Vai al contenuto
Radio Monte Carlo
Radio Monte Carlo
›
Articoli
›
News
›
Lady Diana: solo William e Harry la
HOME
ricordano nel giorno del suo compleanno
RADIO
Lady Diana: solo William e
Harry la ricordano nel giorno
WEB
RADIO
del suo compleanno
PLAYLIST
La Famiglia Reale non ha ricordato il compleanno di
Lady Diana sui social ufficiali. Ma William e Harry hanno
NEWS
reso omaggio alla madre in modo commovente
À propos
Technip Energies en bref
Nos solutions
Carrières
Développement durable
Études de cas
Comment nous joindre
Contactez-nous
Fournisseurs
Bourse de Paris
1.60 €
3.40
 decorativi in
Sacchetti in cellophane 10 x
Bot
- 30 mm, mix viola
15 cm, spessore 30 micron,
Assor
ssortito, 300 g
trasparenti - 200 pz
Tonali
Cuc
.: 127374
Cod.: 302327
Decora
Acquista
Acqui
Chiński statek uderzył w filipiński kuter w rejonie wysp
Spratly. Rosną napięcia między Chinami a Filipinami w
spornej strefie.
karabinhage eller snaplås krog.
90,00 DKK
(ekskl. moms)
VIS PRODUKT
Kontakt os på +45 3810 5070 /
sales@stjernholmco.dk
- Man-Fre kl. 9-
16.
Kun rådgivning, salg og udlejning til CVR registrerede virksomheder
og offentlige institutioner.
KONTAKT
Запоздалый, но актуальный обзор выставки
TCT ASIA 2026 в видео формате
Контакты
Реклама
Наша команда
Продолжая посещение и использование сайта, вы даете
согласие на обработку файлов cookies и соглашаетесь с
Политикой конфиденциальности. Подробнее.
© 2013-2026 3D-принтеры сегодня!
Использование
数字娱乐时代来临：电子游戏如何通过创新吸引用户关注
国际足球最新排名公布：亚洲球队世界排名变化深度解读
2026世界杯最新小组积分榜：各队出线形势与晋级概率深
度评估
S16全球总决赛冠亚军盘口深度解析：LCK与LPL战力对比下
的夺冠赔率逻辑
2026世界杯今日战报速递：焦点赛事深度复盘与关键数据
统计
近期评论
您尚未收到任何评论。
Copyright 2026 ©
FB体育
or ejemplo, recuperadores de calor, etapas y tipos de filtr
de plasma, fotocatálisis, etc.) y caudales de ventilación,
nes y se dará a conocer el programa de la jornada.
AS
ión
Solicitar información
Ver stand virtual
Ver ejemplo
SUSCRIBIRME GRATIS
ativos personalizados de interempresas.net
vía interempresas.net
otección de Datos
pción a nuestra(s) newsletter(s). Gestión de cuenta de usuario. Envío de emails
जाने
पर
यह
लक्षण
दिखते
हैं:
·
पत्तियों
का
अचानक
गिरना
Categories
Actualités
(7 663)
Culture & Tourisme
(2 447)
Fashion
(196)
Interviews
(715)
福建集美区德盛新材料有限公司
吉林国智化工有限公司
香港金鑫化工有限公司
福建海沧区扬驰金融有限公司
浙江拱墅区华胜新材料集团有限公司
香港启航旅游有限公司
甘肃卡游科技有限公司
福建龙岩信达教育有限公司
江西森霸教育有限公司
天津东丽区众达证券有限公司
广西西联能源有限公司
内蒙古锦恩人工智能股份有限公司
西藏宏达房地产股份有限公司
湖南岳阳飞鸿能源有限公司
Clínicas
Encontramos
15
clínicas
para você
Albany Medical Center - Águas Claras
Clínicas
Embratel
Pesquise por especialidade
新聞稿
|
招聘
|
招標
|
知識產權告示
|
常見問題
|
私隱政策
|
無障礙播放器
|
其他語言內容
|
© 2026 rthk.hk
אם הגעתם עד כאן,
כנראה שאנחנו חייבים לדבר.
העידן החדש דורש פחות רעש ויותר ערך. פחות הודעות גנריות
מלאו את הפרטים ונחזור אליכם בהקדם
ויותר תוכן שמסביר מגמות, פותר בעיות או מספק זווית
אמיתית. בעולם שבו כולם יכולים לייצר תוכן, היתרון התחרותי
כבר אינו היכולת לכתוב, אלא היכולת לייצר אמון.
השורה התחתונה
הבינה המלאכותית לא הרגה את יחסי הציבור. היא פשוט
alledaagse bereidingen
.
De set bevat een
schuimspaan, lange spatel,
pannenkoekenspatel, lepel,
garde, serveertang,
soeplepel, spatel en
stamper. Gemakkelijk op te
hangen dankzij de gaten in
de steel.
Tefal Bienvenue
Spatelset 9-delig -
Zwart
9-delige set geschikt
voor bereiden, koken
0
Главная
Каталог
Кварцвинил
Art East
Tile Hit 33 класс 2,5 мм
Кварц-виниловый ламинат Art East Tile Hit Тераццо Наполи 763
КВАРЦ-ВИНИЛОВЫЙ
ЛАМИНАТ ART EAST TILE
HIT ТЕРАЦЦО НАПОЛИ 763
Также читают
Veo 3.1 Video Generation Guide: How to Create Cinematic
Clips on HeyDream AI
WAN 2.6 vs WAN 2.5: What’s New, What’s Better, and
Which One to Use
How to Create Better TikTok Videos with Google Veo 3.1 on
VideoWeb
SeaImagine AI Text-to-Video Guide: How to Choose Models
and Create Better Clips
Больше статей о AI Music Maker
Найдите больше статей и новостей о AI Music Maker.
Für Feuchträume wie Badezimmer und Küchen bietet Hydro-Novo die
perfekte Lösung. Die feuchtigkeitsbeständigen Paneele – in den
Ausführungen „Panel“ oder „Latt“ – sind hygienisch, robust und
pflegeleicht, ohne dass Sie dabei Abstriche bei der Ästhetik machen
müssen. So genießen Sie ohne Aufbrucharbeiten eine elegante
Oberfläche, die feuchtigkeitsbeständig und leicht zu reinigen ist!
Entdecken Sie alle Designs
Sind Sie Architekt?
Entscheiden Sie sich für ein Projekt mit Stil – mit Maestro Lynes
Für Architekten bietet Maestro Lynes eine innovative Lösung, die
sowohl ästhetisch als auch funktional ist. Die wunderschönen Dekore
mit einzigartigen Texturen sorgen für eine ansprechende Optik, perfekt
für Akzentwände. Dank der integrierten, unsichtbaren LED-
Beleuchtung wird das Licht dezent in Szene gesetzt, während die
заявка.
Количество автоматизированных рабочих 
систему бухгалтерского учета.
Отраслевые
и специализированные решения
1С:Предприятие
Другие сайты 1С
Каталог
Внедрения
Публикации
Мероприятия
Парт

++++++++++

Take the lines above from the one holding "Für Feuchträume wie" to the last and output them exactly.

Für Feuchträume wie Badezimmer und Küchen bietet Hydro-Novo die
perfekte Lösung. Die feuchtigkeitsbeständigen Paneele – in den
Ausführungen „Panel“ oder „Latt“ – sind hygienisch, robust und
pflegeleicht, ohne dass Sie dabei Abstriche bei der Ästhetik machen
müssen. So genießen Sie ohne Aufbrucharbeiten eine elegante
Oberfläche, die feuchtigkeitsbeständig und leicht zu reinigen ist!
Entdecken Sie alle Designs
Sind Sie Architekt?
Entscheiden Sie sich für ein Projekt mit Stil – mit Maestro Lynes
Für Architekten bietet Maestro Lynes eine innovative Lösung, die
sowohl ästhetisch als auch funktional ist. Die wunderschönen Dekore
mit einzigartigen Texturen sorgen für eine ansprechende Optik, perfekt
für Akzentwände. Dank der integrierten, unsichtbaren LED-
Beleuchtung wird das Licht dezent in Szene gesetzt, während die
заявка.
Количество автоматизированных рабочих 
систему бухгалтерского учета.
Отраслевые
и специализированные решения
1С:Предприятие
Другие сайты 1С
Каталог
Внедрения
Публикации
Мероприятия
Парт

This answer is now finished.